Comme de coutume, deux stages de trois jours chacun sont organisés en marge du festival. Le premier est réservé au  »théâtre des opprimés », animé par Abdelmonêm Chouiket, et le second porte sur le  »rythme du corps » assuré par une spécialiste, Victoria Okhritskaya.

Au programme également, trois rencontres autour de thèmes techniques, à savoir :  »Des expériences assimilées au théâtre en Tunisie »,  »Le chant épique de la troupe populaire des Gobentone » du Sud-Est tunisien et  »Quatre méthodes pour la direction d’acteur ». Quant à la première rencontre, programmée pour le 5 septembre et qui devait se dérouler autour du thème  »Introduction à la lecture de la pièce « Familia » de Fadhel Jaïbi », elle a été remplacée par un débat sur l’avenir du théâtre amateur en Tunisie en général et du festival de Korba, en particulier.

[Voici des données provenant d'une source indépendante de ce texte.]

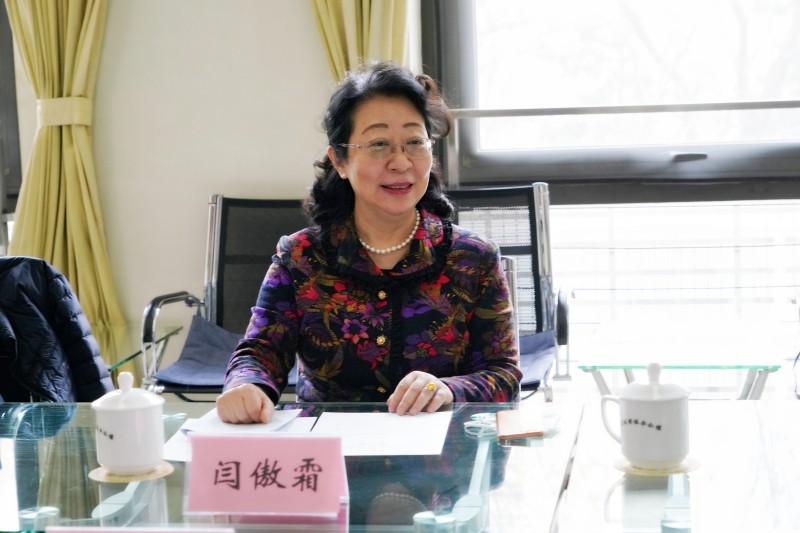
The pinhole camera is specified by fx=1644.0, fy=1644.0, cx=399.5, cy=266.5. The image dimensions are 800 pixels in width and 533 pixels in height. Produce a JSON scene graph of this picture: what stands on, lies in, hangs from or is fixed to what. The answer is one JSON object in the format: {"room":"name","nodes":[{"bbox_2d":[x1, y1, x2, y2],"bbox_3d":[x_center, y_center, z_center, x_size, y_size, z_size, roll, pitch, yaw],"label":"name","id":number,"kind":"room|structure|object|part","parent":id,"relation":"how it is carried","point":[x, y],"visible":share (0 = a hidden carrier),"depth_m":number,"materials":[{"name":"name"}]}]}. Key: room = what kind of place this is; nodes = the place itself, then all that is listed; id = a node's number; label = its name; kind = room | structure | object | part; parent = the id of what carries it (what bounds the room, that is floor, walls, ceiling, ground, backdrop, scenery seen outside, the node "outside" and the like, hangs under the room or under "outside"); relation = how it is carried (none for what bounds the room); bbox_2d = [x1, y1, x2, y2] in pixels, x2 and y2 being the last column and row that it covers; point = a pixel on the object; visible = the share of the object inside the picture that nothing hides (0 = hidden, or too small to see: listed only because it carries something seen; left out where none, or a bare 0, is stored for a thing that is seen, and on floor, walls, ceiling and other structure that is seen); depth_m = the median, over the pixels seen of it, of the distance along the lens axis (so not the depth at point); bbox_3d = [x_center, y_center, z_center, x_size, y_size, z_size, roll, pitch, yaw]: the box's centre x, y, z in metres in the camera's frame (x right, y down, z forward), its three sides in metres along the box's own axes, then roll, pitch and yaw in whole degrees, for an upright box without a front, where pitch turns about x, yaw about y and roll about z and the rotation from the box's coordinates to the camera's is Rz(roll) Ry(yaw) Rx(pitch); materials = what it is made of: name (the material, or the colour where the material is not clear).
{"room":"office","nodes":[
{"label":"office","id":0,"kind":"room"},
{"bbox_2d":[0,255,114,403],"bbox_3d":[-0.917,0.234,3.695,0.527,0.507,0.570,-1,6,8],"label":"jacket","id":1,"kind":"object","parent":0,"point":[38,313],"visible":0.65,"depth_m":3.71,"materials":[{"name":"fabric"}]},
{"bbox_2d":[7,0,416,362],"bbox_3d":[-0.529,-0.778,5.324,4.935,3.000,0.228,-1,6,8],"label":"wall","id":2,"kind":"structure","parent":0,"point":[320,69],"depth_m":5.34,"materials":[{"name":"paint"}]},
{"bbox_2d":[0,0,22,246],"bbox_3d":[-1.697,-0.810,5.567,0.836,1.759,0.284,-1,6,8],"label":"window","id":3,"kind":"structure","parent":2,"relation":"in","point":[0,101],"depth_m":5.65,"materials":[{"name":"grey"}]},
{"bbox_2d":[0,0,129,364],"bbox_3d":[-1.058,-0.635,5.227,0.657,2.663,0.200,-1,6,8],"label":"curtain","id":4,"kind":"object","parent":2,"relation":"attached to","point":[107,285],"visible":0.66,"depth_m":5.26,"materials":[{"name":"fabric"}]},
{"bbox_2d":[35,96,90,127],"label":"curtain tieback","id":5,"kind":"object","parent":4,"relation":"attached to","point":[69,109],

Les maux du secteur sont nombreux : des conditions de travail lamentables, un manque de reconnaissance flagrant… et la liste est longue. Pour Sana Khémir, il est temps aujourd’hui d’en finir avec cette politique de marginalisation qui a fait répandre la médiocrité. Il faut, désormais, réfléchir à des stratégies pour combler les brèches et faire évoluer cet art et cette passion.

Ce festival a toujours puisé son énergie dans l’amour et dans la passion des gens qui y croient. Cela est important, et même essentiel, mais insuffisant pour aspirer à une grande évolution et à une vraie révolution.